MPD Psycho, le détective schizophrène, seinen par excellence

Un manga policier qui fait froid dans le dos mais élève le niveau du seinen.

"MPD Psycho" est donc une série policière version manga mais digne des polars les plus sanglants sous un trait fin, acéré qui respecte les physionomies nippones, s’attache aux décors et plante une ambiance à couper au couteau !

Un héros dérangé.

Le jeune inspecteur Yosuke Kobayashi est un brillant profiler, il résout bien des enquêtes et fait la fierté de ses collègues. Une enquête particulièrement sordide va le plonger en enfer. Un paquet arrive à son bureau à son intention et contient le corps mutilé de sa petite amie. Pris de rage, Yosuke redouble d’énergie et ne met pas longtemps avant de retrouver la trace du meurtrier. Alors que les deux hommes sont face à face, le tueur provoquant Yosuke, un coup de feu retentit. Lorsque les renforts arrivent sur les lieux, l’assassin git à terre, mort et Yôsuke affirme qu’il se nomme Shinji Nishizono et que la personnalité de Yôsuke a disparu. Yôsuke passe en procès pour meurtre, et rien ne change. Il affirme toujours être quelqu’un d’autre mais donne un troisième nom, Amamiya Kazuhiko. Les juges pensent à un subterfuge et le condamne pour meurtre non sans tenir compte du traumatisme dû à la mort de sa petite amie. Les années passent et Yôsuke ne refait pas surface. C’est Kazuhiko que ses anciens collègues viennent consulter lorsqu’ils n’ont aucune piste. Le talent qui faisait les brillants résultats de Yôsuke est toujours présent. Libéré quelques années en avance, Kazuhiko se voit proposer un job : une ancienne enquêtrice, Machi, lui offre de la rejoindre dans sa toute nouvelle agence de détective privé. Les enquêtes en lien avec la police se succèdent et Kazuhiko commence à entrevoir la raison de ses personnalités multiples.

Un manga de haute volée.

Le graphisme de Sho-u Tajima est très particulier, attaché aux détails (jusque dans la pilosité des cadavres et les vues sur les détails sordides des meurtres à caractère sadiques), respectant le physique asiatique des personnages, posant des décors choisis pour chaque enquête, chaque scène parfois, affirmant une tonalité pesante qui renforce l’histoire tortueuse de Eiji Ohtsuka.

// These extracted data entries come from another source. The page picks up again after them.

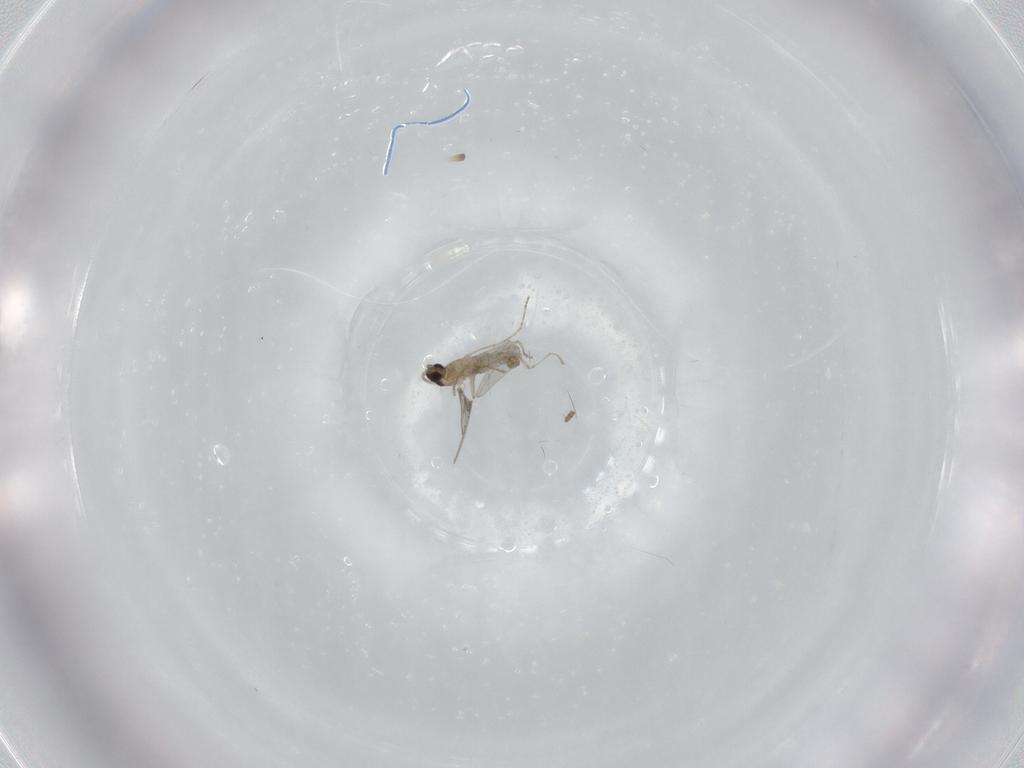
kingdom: Animalia
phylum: Arthropoda
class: Insecta
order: Diptera
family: Cecidomyiidae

Une imagination diablement dérangeante que celle mise en scène dans « MPD Psycho » dont le titre fait d’emblée référence à ce que les spécialistes nomment le « multiple personnality disorder » ou trouble de la personnalité multiple et dont souffre le personnage principal. Par le biais d’enquêtes et de crimes à la monstruosité grandissante au fil des tomes (14 parus à ce jour en France, chez Pika éditions www.pika.fr/new/node/1163 ), le lecteur approche un dénouement en pointillé, avec des indices offerts au compte gouttes et des apparitions de nouveaux personnages extérieurs et intérieurs au héros. Mais quel est le sens exact de tout ceci ? Que cache le passé mystérieux de ce héros qui se révélera peut-être le pire tueur parmi les tueurs ? Tout autant de questions sont soulevées, explorées et exploitées pour donner à lire un récit digne des meilleurs romans policiers.